In the 1920s, this ‘quantum theory’ was elaborated into a general quantum mechanics.
Heisenberg played a leading role in the early formulation of quantum mechanics and in the subsequent clarification of its revolutionary implications.
The famous ‘uncertainty principle’, a key component in quantum physics, is named after Heisenberg.
Right up to his death in 1976, he retained a deep interest in the nature of the quantum universe and the profound philosophical implications that flow from it. The exposition that follows is a sweeping survey of these ideas, together with an appraisal of relativity and some aspects of nuclear and particle physics.
It is a model of clarity and one of the most lucid accounts of the so-called Copenhagen interpretation of quantum mechanics that has become the standard viewpoint.
The central theme of Heisenberg’s exposition, which is based on his 1955—6 Gifford lectures at the University of St Andrews, is that words and concepts familiar in daily life can lose their meaning in the world of relativity and quantum physics.
Thus questions about space and time, or the qualities of material objects such as their positions, which seem entirely reasonable in everyday discourse, cannot always be meaningfully answered. This in turn has profound implications for the nature of reality and for our total world view.
In many ways the conceptual upheaval demanded by the theory of relativity is more easily accommodated than that due to quantum mechanics. True, relativity contains some strange ideas, such as time dilation and length contraction, curved space and black holes.
It also asserts that certain types of question, which sound perfectly reasonable and meaningful, have no unambiguous answer.
To ask, for example, at what time an event occurs, or whether two events that are separated in space occur at the same moment, may not be answerable as the questions stand because the theory tells us that there is no absolute universal time, nor is there a universal concept of simultaneity. Such things are relative and have therefore to be referred to a specific reference frame before the question has meaning.
But although these ideas are strange and unfamiliar, they are not obviously absurd. Nor do they present any real interpretational problems. For this reason the theory of relativity, in both its special and its general forms, must be considered uncontroversial.
The deepest philosophical problem presented by relativity is the possibility that:
- the universe may have had its origin at a finite moment in the past
- this origin represented the abrupt coming into being not only of matter and energy but of space and time as well.
The central lesson of the theory of relativity is that space and time are not merely the arena in which the drama of the universe is acted out but part of the cast.
That is, space-time is as much a part of the physical universe as matter; in fact, the 2 are intimately interwoven. As Heisenberg remarks, the idea that time does not stretch back for all eternity but was created with the universe was anticipated in the fifth century by St Augustine.
There is thus a scientific counterpart to the creation ex nihilo of Christian tradition. But the violence done to our concept of physical causation is pro-found, and it is only very recently, within the context of modern quantum cosmology (developed after Heisenberg’s death), that a satisfactory picture of the origin of space-time has been forthcoming.

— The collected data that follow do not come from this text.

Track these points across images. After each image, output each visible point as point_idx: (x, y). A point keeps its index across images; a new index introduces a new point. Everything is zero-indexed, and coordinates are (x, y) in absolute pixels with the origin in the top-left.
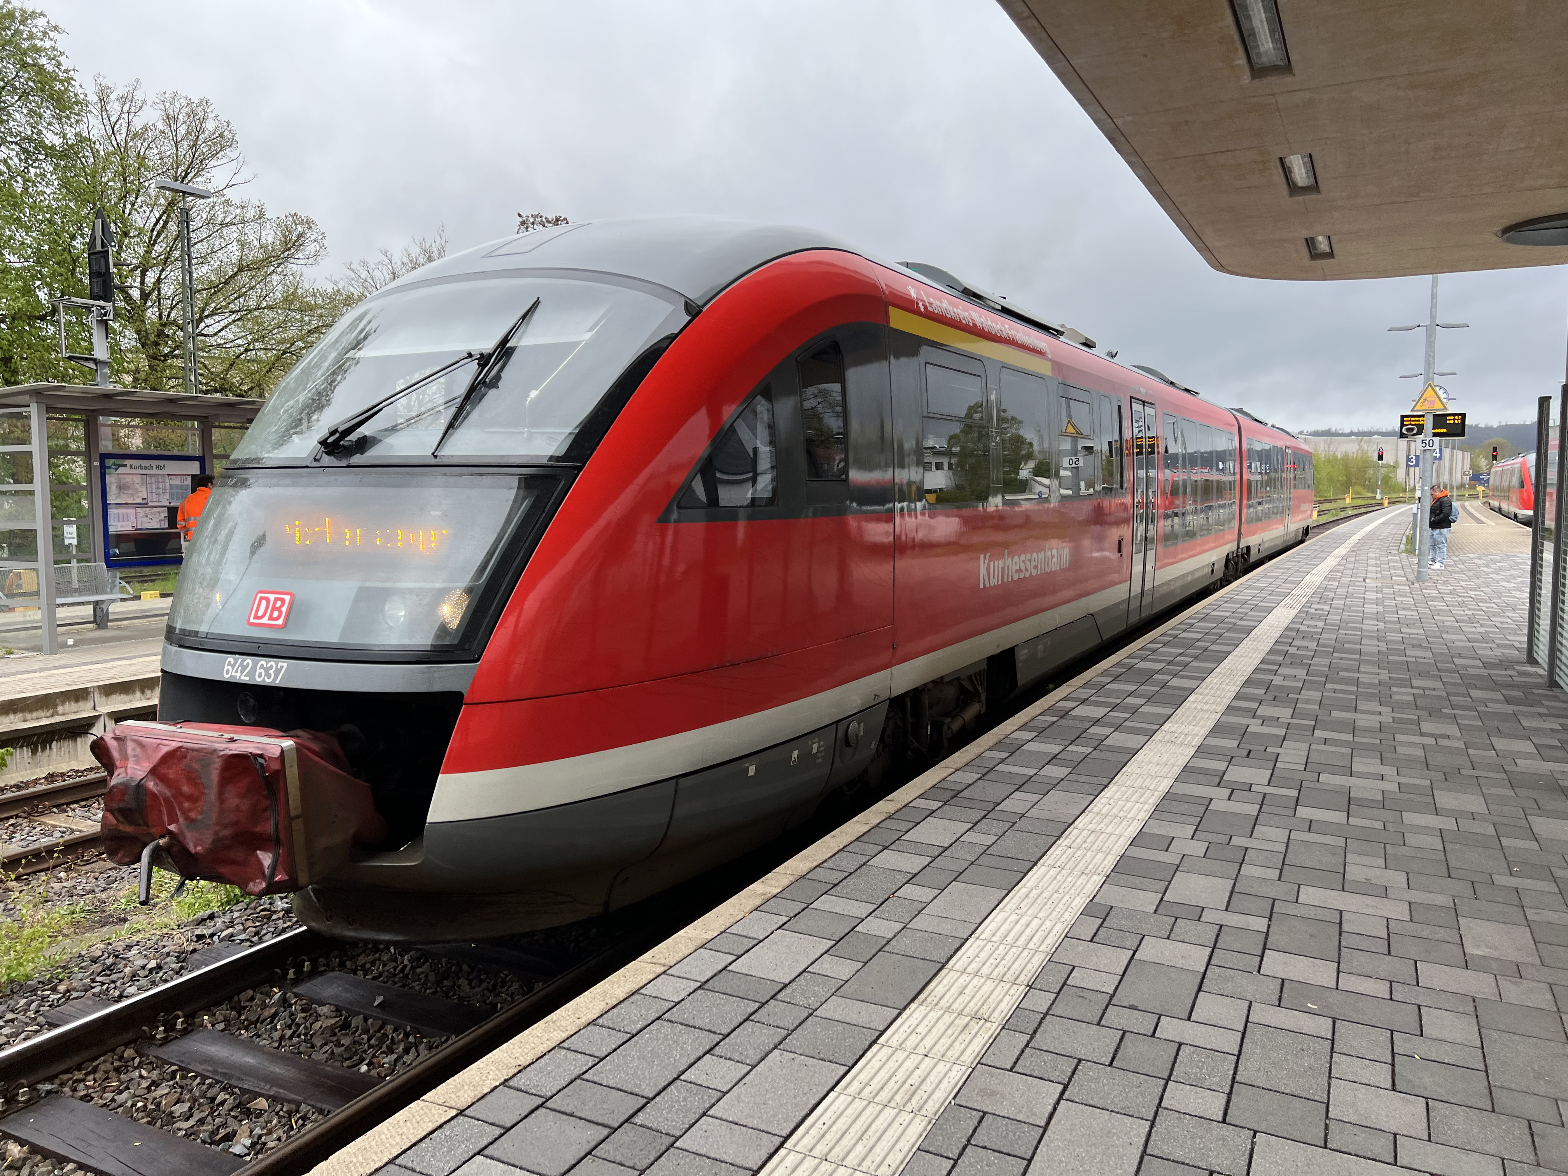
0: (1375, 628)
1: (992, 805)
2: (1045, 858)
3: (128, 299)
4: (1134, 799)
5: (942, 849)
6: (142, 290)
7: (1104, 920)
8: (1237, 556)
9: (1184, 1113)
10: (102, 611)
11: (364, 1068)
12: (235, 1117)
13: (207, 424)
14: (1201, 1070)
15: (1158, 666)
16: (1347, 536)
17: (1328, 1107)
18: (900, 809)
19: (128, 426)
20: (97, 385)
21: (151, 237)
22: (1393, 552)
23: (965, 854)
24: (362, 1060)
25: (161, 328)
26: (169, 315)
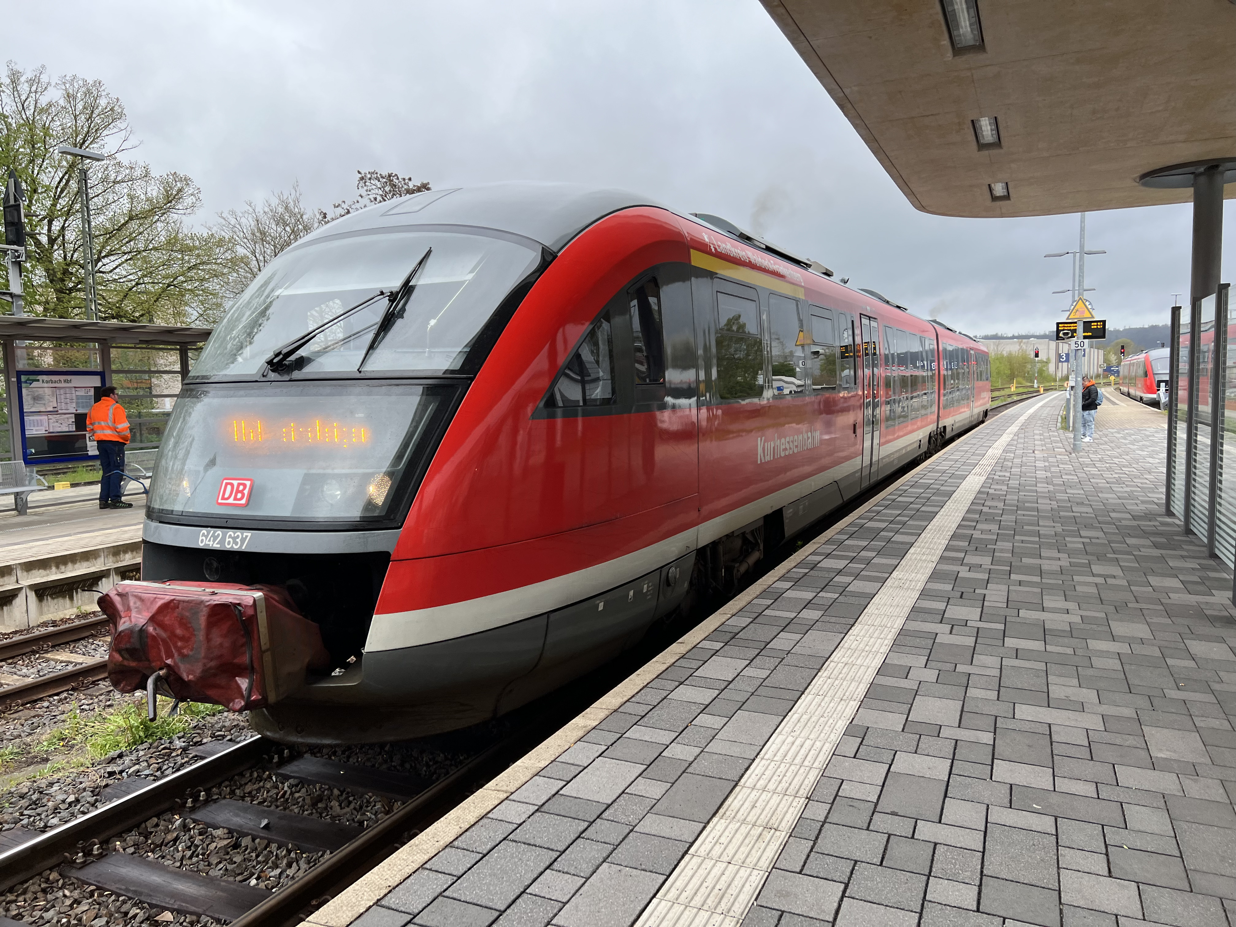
0: (1047, 490)
1: (763, 644)
2: (810, 687)
3: (38, 243)
4: (876, 635)
5: (727, 683)
6: (49, 237)
7: (863, 739)
8: (937, 434)
9: (945, 905)
10: (22, 500)
11: (253, 882)
13: (105, 345)
14: (954, 867)
15: (883, 525)
16: (1016, 417)
17: (1060, 894)
18: (690, 650)
19: (40, 347)
20: (13, 315)
21: (56, 193)
22: (1052, 429)
23: (744, 687)
24: (252, 874)
25: (65, 267)
26: (72, 256)
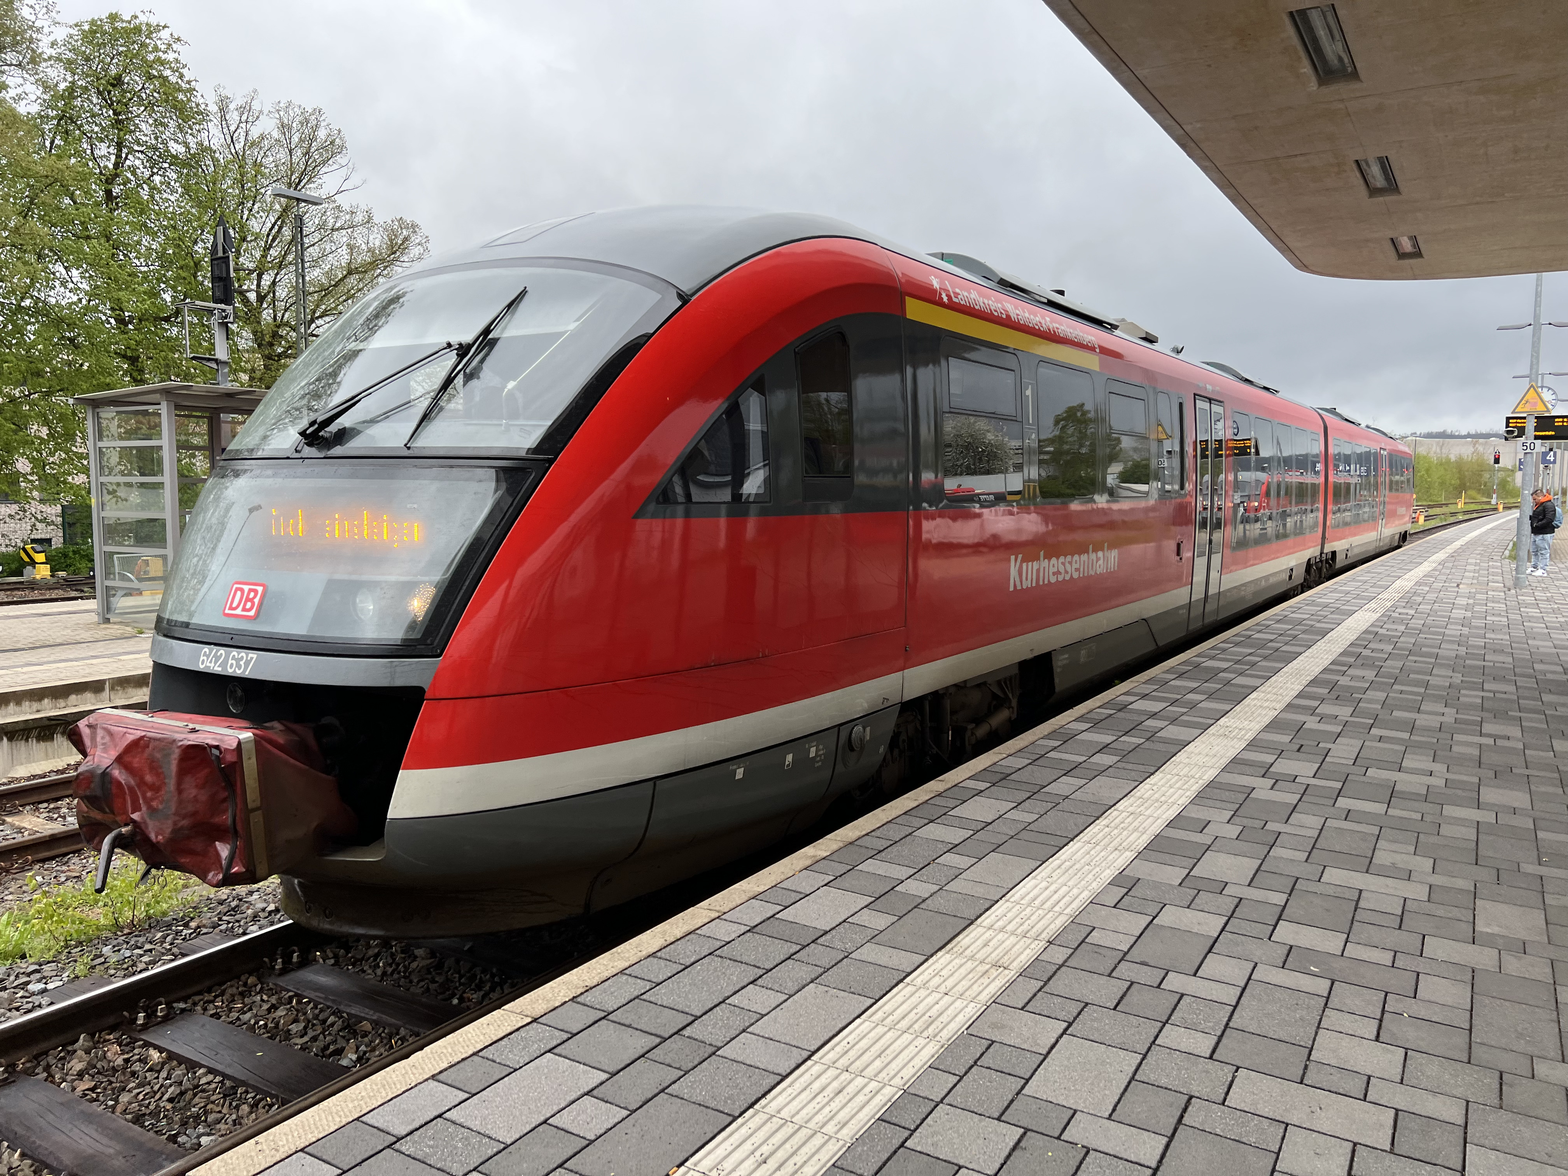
0: (1459, 633)
1: (1038, 788)
2: (1082, 835)
3: (246, 301)
4: (1177, 785)
5: (985, 824)
6: (258, 293)
7: (1130, 890)
8: (1321, 561)
9: (1175, 1050)
11: (455, 1001)
12: (343, 1037)
14: (1197, 1017)
15: (1224, 665)
17: (1311, 1051)
18: (950, 788)
20: (218, 384)
21: (267, 242)
22: (1495, 558)
23: (1006, 829)
24: (453, 996)
25: (276, 329)
26: (283, 316)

By contrast with the theory of relativity, quantum mechanics presents us with much greater conceptual and philosophical problems, and it is these problems that Heisenberg addresses so clearly. It should be stressed at the outset that most students learn quantum mechanics prescriptively and apply it without ever having to become embroiled in philosophical issues.
The practical application of quantum mechanics is extraordinarily successful and has penetrated many areas of modern science and technology. Nobody questions what the theory predicts, only what it means.